▸ **PROBLEM TO WORK ON**:
Please copy the entries from the line containing "collector number: 9971" down through the last one, changing "collection date" to "date collected" and leaving everything else as it is. Give only those lines.

(Dataset items)
"""
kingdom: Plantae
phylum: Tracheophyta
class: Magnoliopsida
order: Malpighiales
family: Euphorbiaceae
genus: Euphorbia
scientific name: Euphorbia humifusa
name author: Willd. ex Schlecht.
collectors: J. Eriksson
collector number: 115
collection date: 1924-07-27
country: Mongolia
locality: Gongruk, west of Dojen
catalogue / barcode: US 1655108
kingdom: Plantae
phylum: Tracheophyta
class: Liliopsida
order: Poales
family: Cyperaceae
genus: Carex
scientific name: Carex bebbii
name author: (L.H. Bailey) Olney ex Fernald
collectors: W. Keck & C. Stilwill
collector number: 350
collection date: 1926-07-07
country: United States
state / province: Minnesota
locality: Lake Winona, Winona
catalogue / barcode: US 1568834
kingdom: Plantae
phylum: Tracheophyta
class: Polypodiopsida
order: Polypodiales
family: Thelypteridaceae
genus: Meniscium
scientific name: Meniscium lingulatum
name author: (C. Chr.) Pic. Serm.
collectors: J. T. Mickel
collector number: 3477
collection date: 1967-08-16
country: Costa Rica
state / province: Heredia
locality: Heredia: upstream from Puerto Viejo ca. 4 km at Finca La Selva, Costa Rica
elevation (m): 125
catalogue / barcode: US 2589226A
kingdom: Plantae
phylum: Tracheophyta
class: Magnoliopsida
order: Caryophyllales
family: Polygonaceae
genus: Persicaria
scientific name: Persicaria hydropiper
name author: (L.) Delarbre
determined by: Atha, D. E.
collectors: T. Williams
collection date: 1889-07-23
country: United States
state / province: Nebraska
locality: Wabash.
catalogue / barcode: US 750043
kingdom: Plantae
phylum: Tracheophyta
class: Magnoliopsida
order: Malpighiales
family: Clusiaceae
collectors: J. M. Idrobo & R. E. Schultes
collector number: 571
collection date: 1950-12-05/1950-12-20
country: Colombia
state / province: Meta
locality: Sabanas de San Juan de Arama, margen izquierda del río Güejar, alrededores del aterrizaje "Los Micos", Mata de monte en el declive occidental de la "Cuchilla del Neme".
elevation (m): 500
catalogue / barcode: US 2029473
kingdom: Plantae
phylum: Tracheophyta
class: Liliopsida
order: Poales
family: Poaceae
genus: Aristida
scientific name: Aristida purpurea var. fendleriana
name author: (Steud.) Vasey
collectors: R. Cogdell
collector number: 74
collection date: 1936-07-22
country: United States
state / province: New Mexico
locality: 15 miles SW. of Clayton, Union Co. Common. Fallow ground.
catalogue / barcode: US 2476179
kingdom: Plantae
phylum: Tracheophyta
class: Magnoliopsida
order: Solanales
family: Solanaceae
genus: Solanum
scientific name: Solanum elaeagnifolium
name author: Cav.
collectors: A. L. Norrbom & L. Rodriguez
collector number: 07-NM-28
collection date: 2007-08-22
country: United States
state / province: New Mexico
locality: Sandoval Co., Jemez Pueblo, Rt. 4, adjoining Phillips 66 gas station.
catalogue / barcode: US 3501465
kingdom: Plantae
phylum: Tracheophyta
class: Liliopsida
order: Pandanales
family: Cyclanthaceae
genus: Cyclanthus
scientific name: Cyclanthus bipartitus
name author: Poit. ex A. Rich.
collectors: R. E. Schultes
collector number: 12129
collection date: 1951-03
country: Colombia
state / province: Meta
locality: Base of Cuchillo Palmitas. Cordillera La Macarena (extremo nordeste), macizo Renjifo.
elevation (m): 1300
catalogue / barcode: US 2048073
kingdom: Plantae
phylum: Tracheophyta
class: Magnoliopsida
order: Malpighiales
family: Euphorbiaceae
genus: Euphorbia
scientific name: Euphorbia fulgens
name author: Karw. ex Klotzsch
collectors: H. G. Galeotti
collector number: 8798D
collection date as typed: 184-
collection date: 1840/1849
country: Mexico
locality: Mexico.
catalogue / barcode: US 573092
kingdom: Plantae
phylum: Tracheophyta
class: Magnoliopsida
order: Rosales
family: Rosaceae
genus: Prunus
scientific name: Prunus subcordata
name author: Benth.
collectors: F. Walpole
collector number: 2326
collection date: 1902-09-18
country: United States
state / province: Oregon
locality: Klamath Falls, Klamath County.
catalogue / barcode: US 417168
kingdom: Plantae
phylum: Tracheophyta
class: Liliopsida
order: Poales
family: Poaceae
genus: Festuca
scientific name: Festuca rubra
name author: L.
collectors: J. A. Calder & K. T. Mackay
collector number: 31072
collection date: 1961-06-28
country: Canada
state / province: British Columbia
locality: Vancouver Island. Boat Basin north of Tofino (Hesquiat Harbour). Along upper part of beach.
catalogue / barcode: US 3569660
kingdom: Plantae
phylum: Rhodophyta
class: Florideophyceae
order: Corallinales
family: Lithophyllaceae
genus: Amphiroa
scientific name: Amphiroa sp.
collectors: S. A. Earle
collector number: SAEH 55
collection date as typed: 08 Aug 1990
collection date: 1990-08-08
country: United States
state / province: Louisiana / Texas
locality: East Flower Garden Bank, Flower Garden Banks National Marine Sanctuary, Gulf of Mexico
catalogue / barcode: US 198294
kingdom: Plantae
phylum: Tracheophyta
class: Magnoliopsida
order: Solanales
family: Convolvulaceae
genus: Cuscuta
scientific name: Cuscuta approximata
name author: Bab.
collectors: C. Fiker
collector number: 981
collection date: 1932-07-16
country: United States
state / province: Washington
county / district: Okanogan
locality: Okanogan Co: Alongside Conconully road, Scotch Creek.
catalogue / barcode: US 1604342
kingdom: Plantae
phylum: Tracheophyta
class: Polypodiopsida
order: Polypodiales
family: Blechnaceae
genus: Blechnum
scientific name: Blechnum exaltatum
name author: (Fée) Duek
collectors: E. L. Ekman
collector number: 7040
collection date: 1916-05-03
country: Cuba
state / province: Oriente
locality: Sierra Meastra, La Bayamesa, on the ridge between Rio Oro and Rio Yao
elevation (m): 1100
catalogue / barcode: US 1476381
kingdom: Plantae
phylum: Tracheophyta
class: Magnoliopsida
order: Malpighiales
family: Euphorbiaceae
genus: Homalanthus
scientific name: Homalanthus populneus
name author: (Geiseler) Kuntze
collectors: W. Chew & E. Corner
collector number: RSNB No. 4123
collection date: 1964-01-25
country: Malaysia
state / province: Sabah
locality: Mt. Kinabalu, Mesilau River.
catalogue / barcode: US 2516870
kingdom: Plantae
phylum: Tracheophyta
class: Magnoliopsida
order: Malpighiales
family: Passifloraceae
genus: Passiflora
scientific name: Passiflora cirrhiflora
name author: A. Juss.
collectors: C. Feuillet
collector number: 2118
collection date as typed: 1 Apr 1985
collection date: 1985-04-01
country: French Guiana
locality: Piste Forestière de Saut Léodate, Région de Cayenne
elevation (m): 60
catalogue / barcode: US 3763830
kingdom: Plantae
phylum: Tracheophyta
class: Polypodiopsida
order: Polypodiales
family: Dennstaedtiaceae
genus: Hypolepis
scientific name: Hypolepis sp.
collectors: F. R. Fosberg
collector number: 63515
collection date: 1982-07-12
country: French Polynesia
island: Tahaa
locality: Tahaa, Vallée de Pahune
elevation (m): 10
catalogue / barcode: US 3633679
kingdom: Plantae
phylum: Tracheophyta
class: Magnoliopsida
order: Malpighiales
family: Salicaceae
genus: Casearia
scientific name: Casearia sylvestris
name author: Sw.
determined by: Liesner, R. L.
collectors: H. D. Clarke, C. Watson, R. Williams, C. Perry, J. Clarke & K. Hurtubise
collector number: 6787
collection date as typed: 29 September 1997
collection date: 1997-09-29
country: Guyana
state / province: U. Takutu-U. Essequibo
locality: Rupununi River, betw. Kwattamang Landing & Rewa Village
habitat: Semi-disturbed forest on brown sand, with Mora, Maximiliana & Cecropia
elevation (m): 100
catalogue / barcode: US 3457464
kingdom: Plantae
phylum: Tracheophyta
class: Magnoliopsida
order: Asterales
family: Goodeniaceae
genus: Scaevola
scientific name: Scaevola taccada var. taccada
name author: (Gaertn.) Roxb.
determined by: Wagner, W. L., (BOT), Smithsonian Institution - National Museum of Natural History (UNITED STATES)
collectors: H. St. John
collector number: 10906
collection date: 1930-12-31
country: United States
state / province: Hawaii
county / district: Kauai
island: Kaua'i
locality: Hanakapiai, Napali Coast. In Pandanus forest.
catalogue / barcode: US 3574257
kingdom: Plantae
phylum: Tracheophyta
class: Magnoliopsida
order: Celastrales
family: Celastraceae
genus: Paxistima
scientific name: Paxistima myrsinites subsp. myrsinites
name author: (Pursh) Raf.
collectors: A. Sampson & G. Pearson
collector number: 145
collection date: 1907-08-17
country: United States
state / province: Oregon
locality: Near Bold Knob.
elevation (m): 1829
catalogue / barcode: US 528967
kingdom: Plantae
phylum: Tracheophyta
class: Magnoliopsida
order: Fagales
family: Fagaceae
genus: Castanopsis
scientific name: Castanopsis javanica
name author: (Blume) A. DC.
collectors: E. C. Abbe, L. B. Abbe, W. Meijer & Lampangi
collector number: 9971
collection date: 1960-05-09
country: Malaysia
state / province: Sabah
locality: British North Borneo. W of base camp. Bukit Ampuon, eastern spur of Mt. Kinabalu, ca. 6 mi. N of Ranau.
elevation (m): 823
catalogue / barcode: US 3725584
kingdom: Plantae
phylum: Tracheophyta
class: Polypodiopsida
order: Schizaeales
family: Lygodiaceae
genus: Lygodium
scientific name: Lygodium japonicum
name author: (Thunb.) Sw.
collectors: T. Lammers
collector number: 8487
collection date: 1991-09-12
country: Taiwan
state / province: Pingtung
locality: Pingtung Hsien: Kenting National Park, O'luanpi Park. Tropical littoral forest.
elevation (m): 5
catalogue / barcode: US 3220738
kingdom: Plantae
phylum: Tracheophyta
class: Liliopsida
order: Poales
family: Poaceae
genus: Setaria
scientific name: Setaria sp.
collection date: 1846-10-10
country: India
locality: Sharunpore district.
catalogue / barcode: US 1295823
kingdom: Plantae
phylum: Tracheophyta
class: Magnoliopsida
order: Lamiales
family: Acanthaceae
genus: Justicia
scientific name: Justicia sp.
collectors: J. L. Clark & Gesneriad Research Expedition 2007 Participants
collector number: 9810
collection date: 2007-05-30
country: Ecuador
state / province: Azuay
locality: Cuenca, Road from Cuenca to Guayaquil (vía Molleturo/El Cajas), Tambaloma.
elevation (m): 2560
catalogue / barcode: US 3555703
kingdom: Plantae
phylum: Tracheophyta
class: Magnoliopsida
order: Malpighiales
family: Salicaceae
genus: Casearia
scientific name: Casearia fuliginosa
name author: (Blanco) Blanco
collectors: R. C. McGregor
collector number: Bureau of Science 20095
"""
▸ **SOLVED EXERCISE**:
collector number: 9971
date collected: 1960-05-09
country: Malaysia
state / province: Sabah
locality: British North Borneo. W of base camp. Bukit Ampuon, eastern spur of Mt. Kinabalu, ca. 6 mi. N of Ranau.
elevation (m): 823
catalogue / barcode: US 3725584
kingdom: Plantae
phylum: Tracheophyta
class: Polypodiopsida
order: Schizaeales
family: Lygodiaceae
genus: Lygodium
scientific name: Lygodium japonicum
name author: (Thunb.) Sw.
collectors: T. Lammers
collector number: 8487
date collected: 1991-09-12
country: Taiwan
state / province: Pingtung
locality: Pingtung Hsien: Kenting National Park, O'luanpi Park. Tropical littoral forest.
elevation (m): 5
catalogue / barcode: US 3220738
kingdom: Plantae
phylum: Tracheophyta
class: Liliopsida
order: Poales
family: Poaceae
genus: Setaria
scientific name: Setaria sp.
date collected: 1846-10-10
country: India
locality: Sharunpore district.
catalogue / barcode: US 1295823
kingdom: Plantae
phylum: Tracheophyta
class: Magnoliopsida
order: Lamiales
family: Acanthaceae
genus: Justicia
scientific name: Justicia sp.
collectors: J. L. Clark & Gesneriad Research Expedition 2007 Participants
collector number: 9810
date collected: 2007-05-30
country: Ecuador
state / province: Azuay
locality: Cuenca, Road from Cuenca to Guayaquil (vía Molleturo/El Cajas), Tambaloma.
elevation (m): 2560
catalogue / barcode: US 3555703
kingdom: Plantae
phylum: Tracheophyta
class: Magnoliopsida
order: Malpighiales
family: Salicaceae
genus: Casearia
scientific name: Casearia fuliginosa
name author: (Blanco) Blanco
collectors: R. C. McGregor
collector number: Bureau of Science 20095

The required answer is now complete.